Des notes marginales révélatrices

L'essentiel des manuscrits des Voyages extraordinaires connus sont des copies calligraphiées destinées aux typographes, corrigées par Jules Verne et Pierre-Jules Hetzel. Mais dans de rares cas nous sont parvenues des ébauches antérieures, réservées à l'usage personnel de Jules Verne, plus difficiles à déchiffrer [1]. Ces manuscrits sont précieux pour établir l'histoire des textes. L'un de ceux-ci est le brouillon d'Autour de la Lune [2] qui va nous intéresser ici. Il va nous permettre de préciser quelques unes des sources des deux romans lunaires de Jules Verne, De la Terre à la Lune (1865) et Autour de la Lune (1870).

William Butcher, qui s'est intéressé à ce manuscrit, y a recensé de nombreuses notes marginales qui renvoient à des ouvrages consultés par Jules Verne [3]. Les plus nombreuses concernent l'Astronomie populaire et les Œuvres complètes de François Arago [4], ou Le Ciel d'Amédée Guillemin [5].

Il n'y a pas de note se référant à La Lune du même Guillemin [6], bien que cet ouvrage soit probablement la source du bolide deuxième satellite de la Terre, qui apparaît dans le chapitre 2 d'Autour de la Lune [7].

Trois notes marginales marquées « L » ou « Liais » [8], non relevées par Butcher, réfèrent encore à l'ouvrage d'Emmanuel Liais L'Espace céleste et la nature tropicale [8]. L'une, « Bolides lunaires L. 524 », en regard d'une discussion sur les bolides, correspond bien au chapitre de Liais sur les bolides et à la page où il mentionne la théorie de Laplace sur les aérolithes éjectés par des volcans lunaires.

Données |
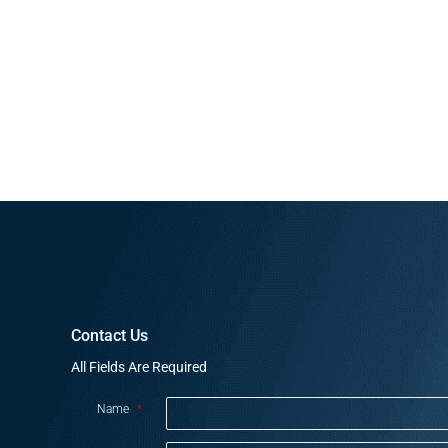
Contact Us
All Fields Are Required
Name
*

Travail demandé |
• A. Répondez à ces questions d'après l'extrait sur le brouillon d'Autour de la Lune :
(i) À qui étaient destinées les copies calligraphiées des manuscrits ?
(ii) Quel ouvrage de Guillemin n'est visé par aucune note du brouillon ?
(iii) Quelle théorie de Laplace Liais mentionne-t-il à la page que désigne la note « Bolides lunaires L. 524 » ?
• B. Prolongez l'extrait sur le brouillon d'Autour de la Lune au-delà de sa dernière phrase.

Réponses |
• A.
(i) Aux typographes.
(ii) La Lune.
(iii) La théorie sur les aérolithes éjectés par des volcans lunaires.

• B.
Une note, « H 206 » [10], n'a pu être identifiée par Butcher [11]. Il doit s'agir des Leçons nouvelles de cosmographie [12] d'Henri Garcet (le H étant pour Henri), le cousin de Jules Verne dont le rôle dans la rédaction des romans lunaires est bien connu [13]. En effet, cette note vient en regard d'une discussion sur la libration de la Lune, sujet traité en page 206 de la Cosmographie de Garcet (tout au moins dans l'édition de 1861 — cet ouvrage a eu de nombreuses rééditions avec des variations significatives dans la pagination).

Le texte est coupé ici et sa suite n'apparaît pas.